Last Monday, the Obama administration and the EPA announced the most comprehensive regulations yet addressing the production of greenhouse gases like carbon dioxide. The proposal itself is 645 pages of legal and environmental jargon, so discussion so far has revolved around sound bites and headlines. The talking points tell us that the proposal will reduce greenhouse gas emissions by 30% by 2030, and that the regulations take aim squarely at fossil fuel use, with coal the biggest target in the crosshairs. But are these proposed rules as fearsome as they look?
So far, coal interests have reacted with outrage. The nation's largest coal producer, Peabody Energy Corporation (NYSE: BTU ) , issued a statement accusing the policy of hurting the poor, ignoring "energy poverty," and costing each American household thousands of dollars. In the face of such a dramatic escalation of the "war on coal," Peabody Energy's stock price ... edged up since the announcement. That's because the truth is that the industry and investors knew some kind of regulation was coming, and the Obama administration's plan was seen as more accommodating, to the relief of industry insiders.
Inside the plan
First, the plan does not intend to lower all American greenhouse gas emissions, just American greenhouse gas emissions from power plants. Electricity generation from power plants is the nation's largest source of greenhouse gas emissions, but this sector still only accounted for about 32% of total emissions in 2012.Advocating a slight reduction in one third of the nation's greenhouse gas emissions could be considered a start, but it's far from a comprehensive plan.
Second, the commonly touted figure of lowering greenhouse gas emissions "30% by 2030" is somewhat misleading. The program doesn't seek to lower greenhouse gas emissions 30% from today's levels, but from 2005 levels, which were much higher.
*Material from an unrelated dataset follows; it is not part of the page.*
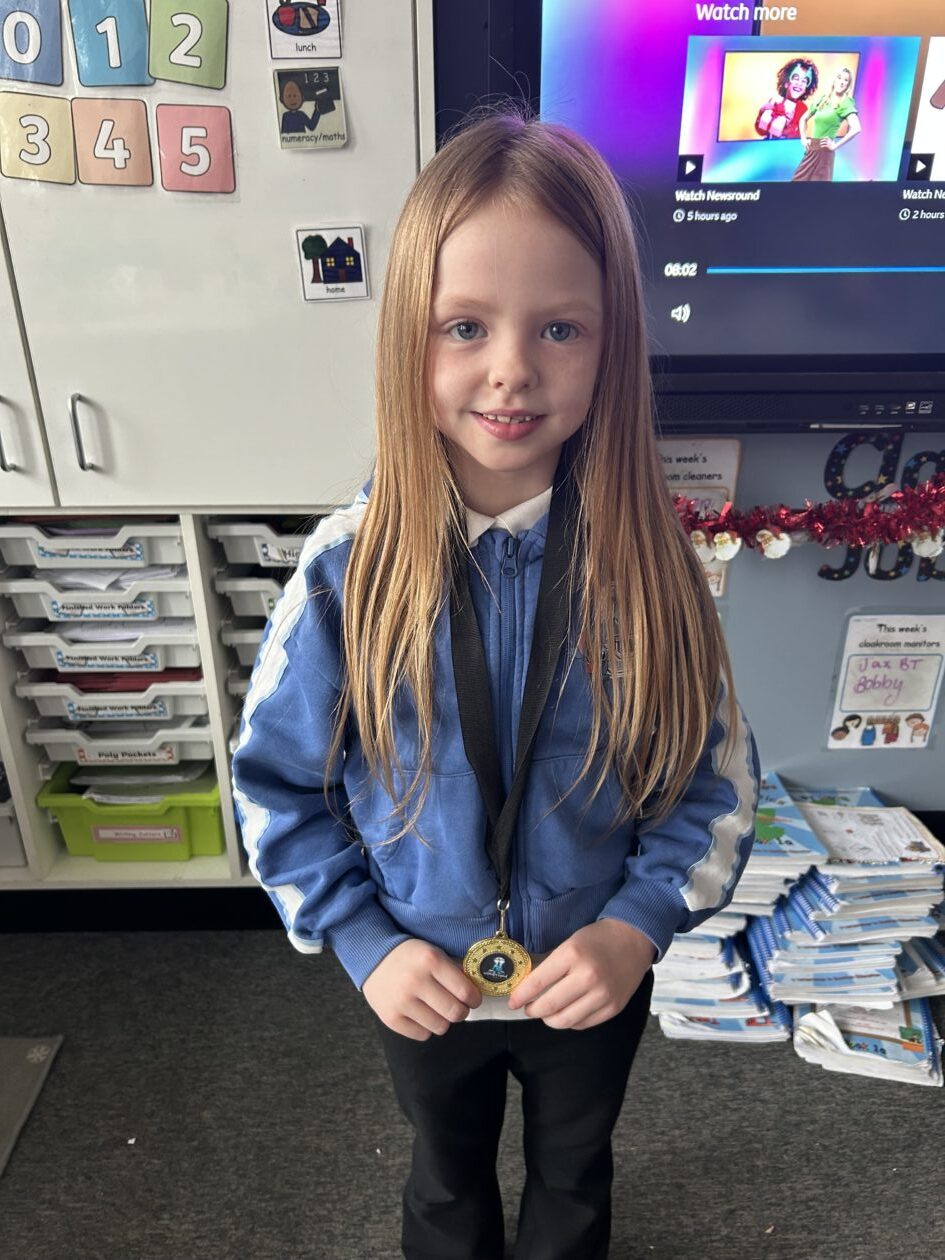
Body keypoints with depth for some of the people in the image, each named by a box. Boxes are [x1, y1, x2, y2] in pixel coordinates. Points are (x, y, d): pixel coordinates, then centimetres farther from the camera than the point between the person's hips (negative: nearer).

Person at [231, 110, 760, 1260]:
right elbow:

Nationwide, greenhouse gas emissions from electricity generation have fallen from 2,430 million metric tons of carbon dioxide equivalent in 2005 to just 2,088 in 2012, the last year for which full data is available. That's about a 14% reduction in greenhouse gas emissions from power plants, meaning that we were almost halfway to the EPA's goal before the agency even announced it!
American greenhouse gas emissions from electricity have been falling without government regulation for two big reasons: the economy and natural gas. The period between 2005 and 2012 of course spanned the biggest recession in recent memory, and during recessions people demand less of everything, including electricity. We're climbing out of recession, however, and indeed the EPA estimates that 2013 and 2014 will both see slight increases in greenhouse gas emissions on the back of stronger demand for electricity.
The swing to gas
Longer-term, however, coal-fired power plants are giving way to natural gas plants, thanks to the abundance and low price of natural gas brought on by the hydraulic fracturing boom in North America. Industry itself is looking to natural gas for the future, not coal. In 2005, coal provided about 50% of all electricity generation, but that ratio fell to just 37% by 2012. This trend should continue without regulation, as the median American coal plant is spoiling for retirement at over 45 years old, according to Climate Progress.
The age of the coal fleet is a boon for climate hawks, because our oldest, least efficient coal plants are also our most egregious emitters. For the past few years, retired coal capacity has been replaced primarily by natural gas, and that's also good for the greens. Burning natural gas emits about half the greenhouse gases emitted by burning coal. With much of the coal fleet headed for retirement over the nest 15 years, and the replacements virtually guaranteed to be less greenhouse gas intensive, economics if nothing else indicates that the U.S. will hit Obama's power plant greenhouse gas emissions targets. Remember, we're already halfway there, without even trying.
So why issue regulations? It certainly couldn't hurt politically: 70% of Americans support curbing greenhouse gas emissions. Democrats were never counting on the support of the 30% of the population who oppose greenhouse gas regulation. By endorsing regulation explicitly to curb climate change, the Obama administration has energized environmentalists without alienating a moderate constituency.
Countercharges that such regulations will inflame moderates by increasing energy bills should likely fail, as energy prices are complex and influenced far more by mundane things like weather and production than they are by the EPA's multi-decade plan. If the proposal does indeed raise energy prices, it's unlikely that many consumers would even notice. With the new regulatory proposals, it looks to this commenter that the president has chalked up a political win without making a significant difference on climate change.